## Extrait du document
/---

BIVOUAC#9 : Une aventure d’hybridation poétique dans le Massif de la Vanoise (2/2)
Publié le 9 août 2022 par Maxence Grugier
Apprendre à s’hybrider avec l’environnement, performer en haute altitude, percevoir autrement, décentrer la gravité, c’est ce que propose depuis cinq ans Laurent Chanel, artiste, performer, danseur, poète et authentique passionné, avec son cycle de stages Bivouac# dans le cadre de la compagnie, A.A.A. (l’Académie Artistique d’Altitude). Cinq jours durant, du 25 au 29 juillet, les participant.e.s vont vivre une expérience chorégraphique et poétique, une exploration perceptive à 360° du Massif montagneux (et glaciaire) de la Vanoise. Makery l’a vécu pour vous.

\---

## À faire
1. Reproduisez le passage de l'extrait sur Bivouac#9 qui va de « Publié le 9 » à « vécu pour vous. ».
2. D'après l'extrait sur Bivouac#9, expliquez en quoi consistent les cinq jours de stage proposés par Laurent Chanel.

## Données fournies
/---

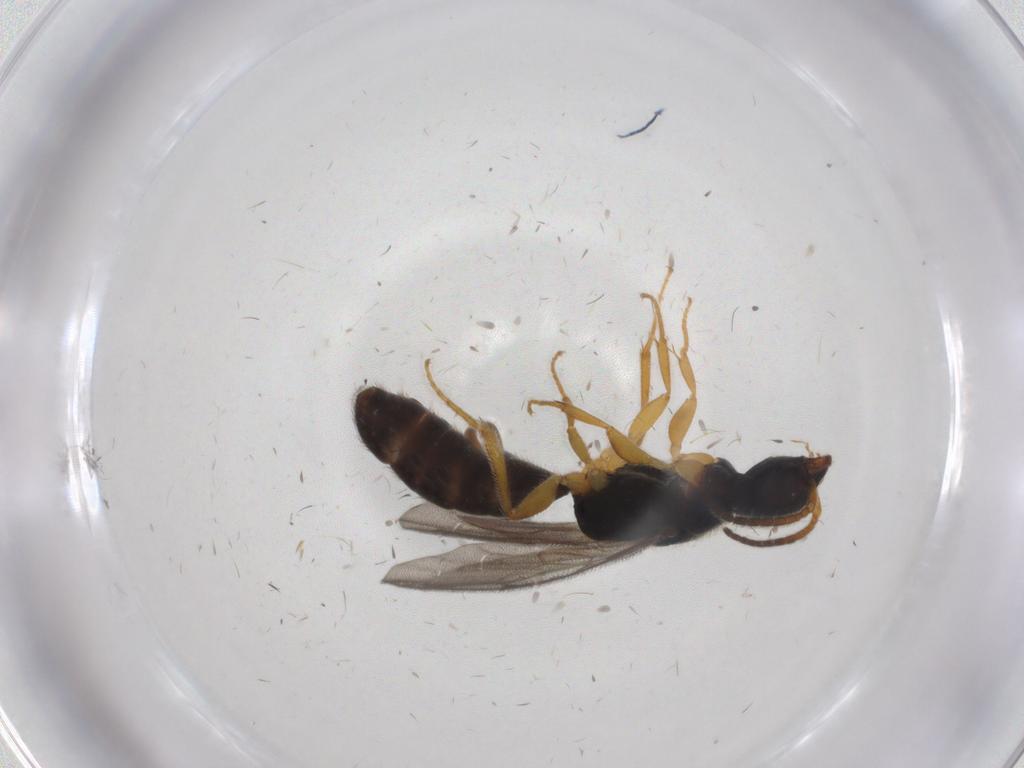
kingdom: Animalia
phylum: Arthropoda
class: Insecta
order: Hymenoptera
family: Bethylidae
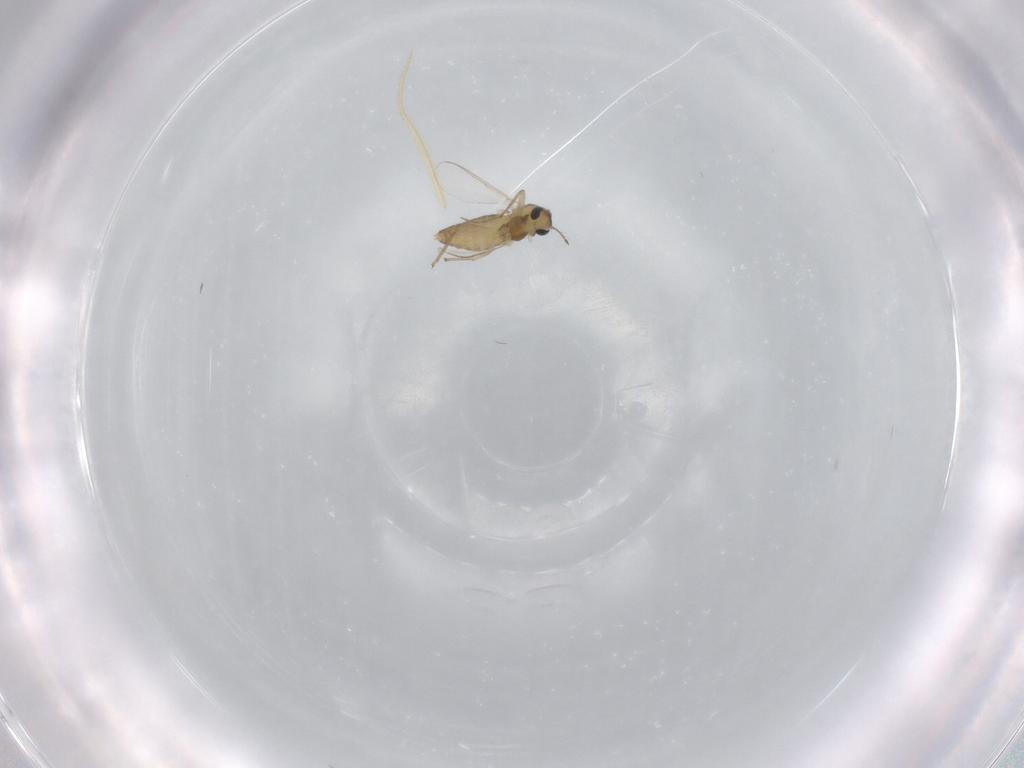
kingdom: Animalia
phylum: Arthropoda
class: Insecta
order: Diptera
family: Chironomidae
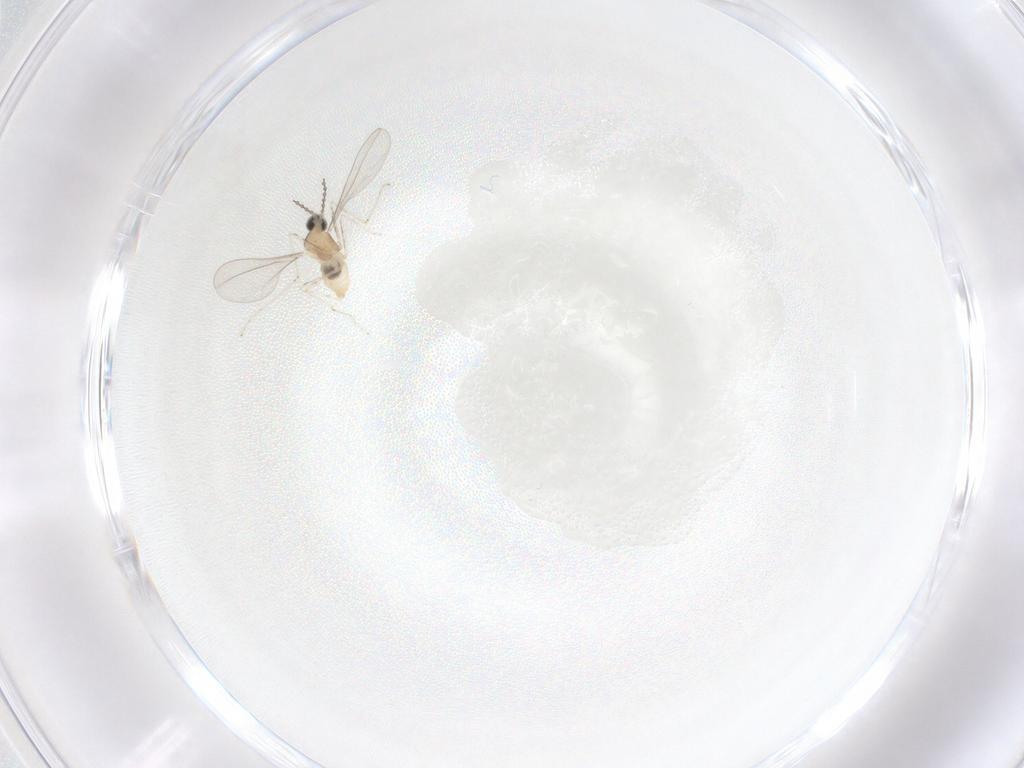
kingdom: Animalia
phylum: Arthropoda
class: Insecta
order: Diptera
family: Cecidomyiidae
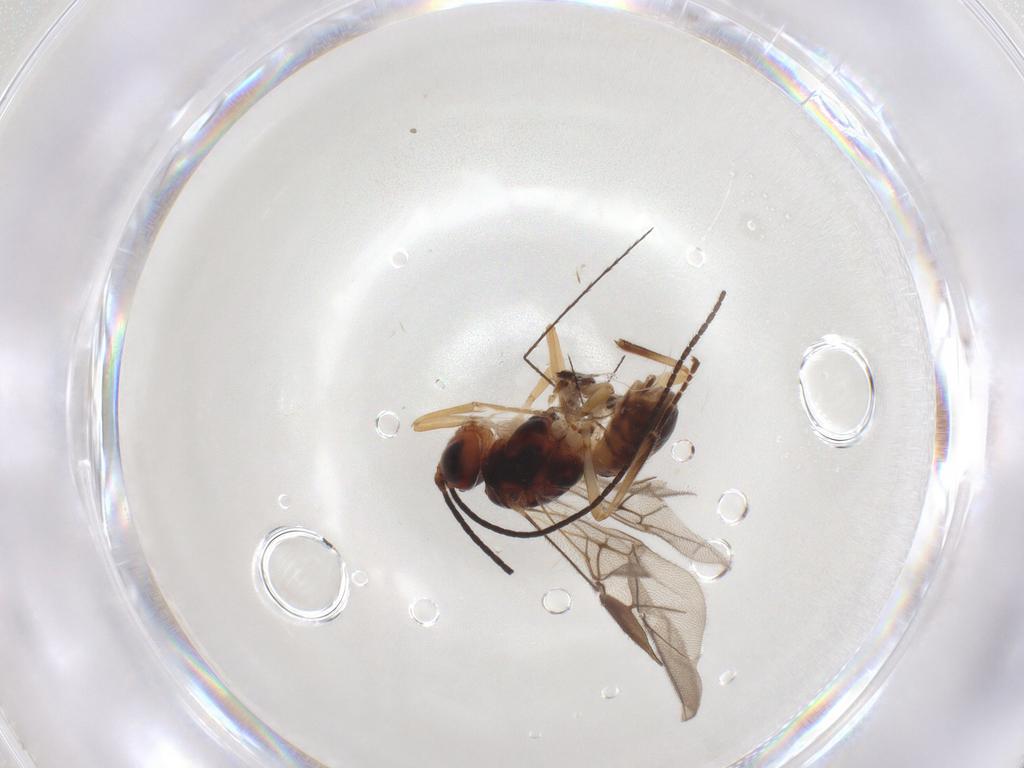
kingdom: Animalia
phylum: Arthropoda
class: Insecta
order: Hymenoptera
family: Braconidae
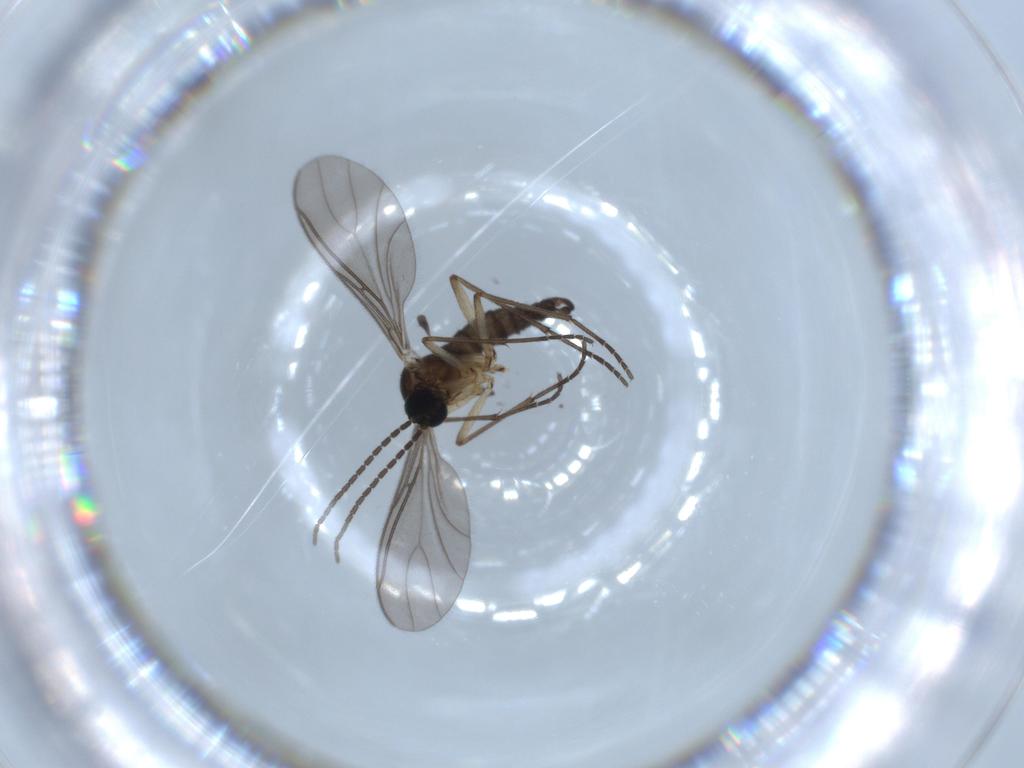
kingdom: Animalia
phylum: Arthropoda
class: Insecta
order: Diptera
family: Sciaridae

\---

## Solutions proposées
1.
Publié le 9 août 2022 par Maxence Grugier
Apprendre à s’hybrider avec l’environnement, performer en haute altitude, percevoir autrement, décentrer la gravité, c’est ce que propose depuis cinq ans Laurent Chanel, artiste, performer, danseur, poète et authentique passionné, avec son cycle de stages Bivouac# dans le cadre de la compagnie, A.A.A. (l’Académie Artistique d’Altitude). Cinq jours durant, du 25 au 29 juillet, les participant.e.s vont vivre une expérience chorégraphique et poétique, une exploration perceptive à 360° du Massif montagneux (et glaciaire) de la Vanoise. Makery l’a vécu pour vous.

2. Du 25 au 29 juillet, les participant.e.s vivent une expérience chorégraphique et poétique qui explore à 360° les perceptions dans le Massif montagneux et glaciaire de la Vanoise. Le stage propose d'apprendre à s'hybrider avec l'environnement, de performer en haute altitude, de percevoir autrement et de décentrer la gravité.